You know whats funny though, is that this society could really use some,
whats the word, Plato, baby, censorship.
Holy fuck, am I fucking Crazy?!?!
And, censorship, yes, but also, truth.
What is truth, master Markus Kohuticus?
On Jan 21, 2013 3:34 PM, "Markekohut" <markekohut at yahoo.com> wrote:
> Plato is worth a lot of words. but some of them MUST be that he was a
> crypto-fascist ( or worse) in The Republic and he wanted to banish writers
> and other artists cause they made citizens think, roiled emotions and
> otherwise brought chaos to that Republic.
>
>
> Sent from my iPad
>
> On Jan 21, 2013, at 1:41 PM, alice wellintown <alicewellintown at gmail.com>
> wrote:
>
> > How do we or how should we read Plato?
> > As a younger lady, I read Plato and thought that Socrates was just the
> > badest badass of all the philosophers. He has nija moves and can punch
> > holes in a locamotive faster than a falling building in a single
> > bound.
> >
> > Of course, I hadn't even studied a handful, when I became convinced
> > that Aristotle was, as the famous phrase sez, "the philosophers
> > pholosopher." And, when I discovered that the "Socrates" of Plato's
> > dialogues was but a shadow of the real philsopher, the great old greek
> > with the buff physic, with the bumps and lumps and pecs of an American
> > footballer, pointing to the heavens under the brass lamp hangind in
> > the museum down the block, well...and when I discovered that
> > Aristotle, who actually cared about getting the ideas of others in the
> > history of ohilosophy right, unlike Plato, who distorted and reduced
> > their ideas to punchingbags, well, but then, I began to see that logic
> > was riddled with problems and that often itz driving force is getting
> > things right, or winning the day....and I decided that success was not
> > a very good way of going about evaluating what was valid....and that
> > what follows from beginning, or in the beginning, and moves to the
> > heavens often involves a great Fall, and, as I was raised by
> > Jesuits...I began to think that what comes at the end of days may
> > make valid what we put away as childish things, though these will be
> > valid enough in their time, for everything there is, of course a time,
> > the whole determining the parts or the other way about. But this, even
> > though I always suspected those Jesuits, for who didn't suspect them,
> > of putting to much on a transcendence they, half-agnostically preached
> > bu did not care to calculate the graces of...and anyway, a unified
> > theory or theories smacks of conspiracy...and so, after losing my
> > cherry, I decided to consider the preterit again, so back to
> > Aristotle, sort of, only this time I would focus on the losers. Yes,
> > dialctic is certainly Not about winning the day, in fact, itz not even
> > against the day, but about losing, losing one's position, one's
> > struggle against the other by taking turns at talk.

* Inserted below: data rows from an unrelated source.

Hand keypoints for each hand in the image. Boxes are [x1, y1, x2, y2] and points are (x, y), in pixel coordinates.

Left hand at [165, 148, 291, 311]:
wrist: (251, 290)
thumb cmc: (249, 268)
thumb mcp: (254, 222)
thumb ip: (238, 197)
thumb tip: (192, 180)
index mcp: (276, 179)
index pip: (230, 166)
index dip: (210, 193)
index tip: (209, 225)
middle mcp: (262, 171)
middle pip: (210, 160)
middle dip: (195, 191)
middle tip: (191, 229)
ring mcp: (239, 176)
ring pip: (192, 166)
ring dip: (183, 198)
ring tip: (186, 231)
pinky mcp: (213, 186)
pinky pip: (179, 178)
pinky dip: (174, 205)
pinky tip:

Or better song.
> > The battle of songs or poems.
> >
> > I hope that the President and the Congress will try a little Plato in
> > the coming years. But first, they shall need to surrender the idea
> > that winning is a win, that a win-win is about dialogue. The pragmatic
> > American, however, is essentially a student of Aristotle. So were all
> > our Metaphysical Club members, pragmatists, but, there is, in the very
> > Principles of the American, something Creative. This nis something
> > Plato would ban and Aristotle would turn into a vocational school for
> > the Booker T Boyz in the hood, but this Creativity is what makes of
> > us, we the people, we Americans, the most innovative people in
> > history.
> >
> > Now if only we can elect someone who believes this is more than mere
> rhetoric.
> >
> > Did enjoy that poem, though a halmark ripp-off of Walt.
> >
> >
> >> Mm. Ages since I read Pirsig. Interesting idea for an argument, though,
> I
> >> admit. It was my impression that Pirsig mostly got Plato pretty wrong,
> in
> >> that Plato, like his teacher, was all about the nature of dialectic and
> what
> >> might be gained in terms of human understanding through mastering the
> >> method. Was writing down those examples of dialectic inquiry useful in
> >> expanding human understanding? Was it useful in expanding the
> manipulation
> >> of human understanding? Was it to posterity a gift and a bane alike?
> Maybe
> >> it depends on who reads Plato, and how.